Chego a casa e tiro os sapatos, vou
ao frigorífico e saco a cápsula de uma cerveja sem álcool. Sabe a água de lavar
copos, com um travo adocicado. Digo em voz alta: «que merda». Mas de onde vem
este respeito por quem não vai nascer? Que mal fará à estrela em extinção uns
gramas de álcool? Todos os seres vivos, enquanto vivos, merecem respeito, penso
para mim quando me sento no sofá. Sem prestar atenção ao que faço, ponho a mão
sobre a barriga, alguns centímetros abaixo do umbigo. Descanso-a ali, pousada.
Com a outra mão, livro-me da cerveja.
Todos os seres vivos, enquanto
vivos, merecem respeito e todos deveriam ser amados pelo menos uma vez.
Verbalizo, então: «Saber da tua existência inclinou o universo.»
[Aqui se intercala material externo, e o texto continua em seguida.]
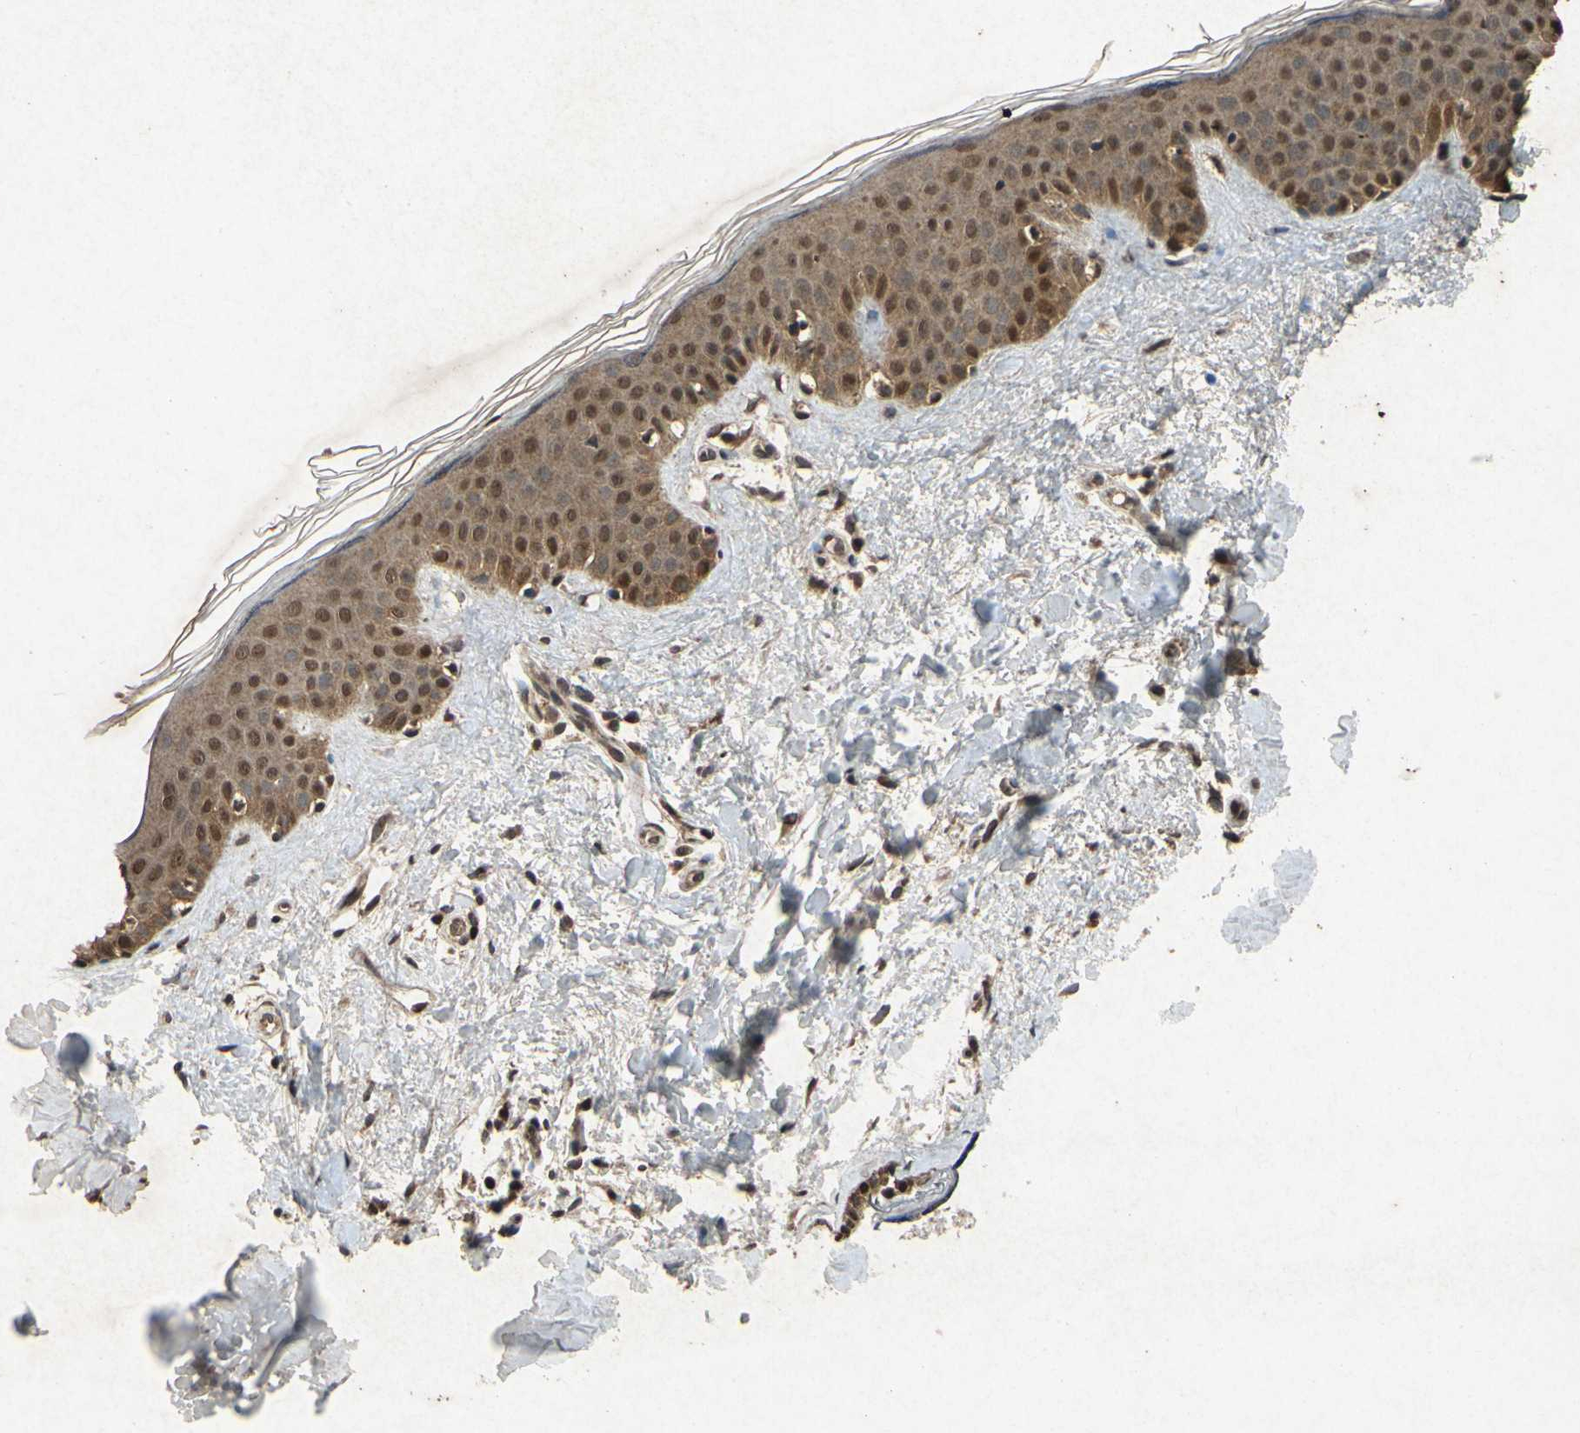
{"staining": {"intensity": "strong", "quantity": ">75%", "location": "cytoplasmic/membranous,nuclear"}, "tissue": "skin", "cell_type": "Fibroblasts", "image_type": "normal", "snomed": [{"axis": "morphology", "description": "Normal tissue, NOS"}, {"axis": "topography", "description": "Skin"}], "caption": "There is high levels of strong cytoplasmic/membranous,nuclear expression in fibroblasts of unremarkable skin, as demonstrated by immunohistochemical staining (brown color).", "gene": "ATP6V1H", "patient": {"sex": "male", "age": 67}}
A estrela anã nunca ouvirá os sons
do mundo, só acontece aos seis meses de gestação. Mas é um conforto saber que
há menos matéria viva que morrerá sem ser amada por uma vez. E, se amado não é
o termo, há o aconchego do enlevo.
Nunca o disse desta forma, porque
também para sentir precisamos de palavras e, naquele tempo, desconhecia os
vocábulos do meu sentir. Mas nos primeiros anos, a ausência dele pareceu-me uma
mentira que os adultos contam. A sua inexistência era uma efabulação semelhante
às que asseveravam a existência de outras criaturas da ordem do onírico. Os
adultos inventaram o bicho-papão com a mesma ligeireza com que apagaram a sua
existência. Se haveria seres que, não existindo, ganhavam dimensão real, o
contrário seria plausível. O portão de ferro da casa sempre entreaberto seria a
prova de uma ausência repentina. Ele era o tapete engelhado por baixo dos pés
da cadeira, oblíqua à mesa, arrastada por um afazer. Aguardávamos o retorno
previsível do seu ocupante. A minha vontade mantinha o assento morno de calor
humano.
«Todos os órgãos estão formados às
13 semanas?», pergunto, descendo da cadeira de observação.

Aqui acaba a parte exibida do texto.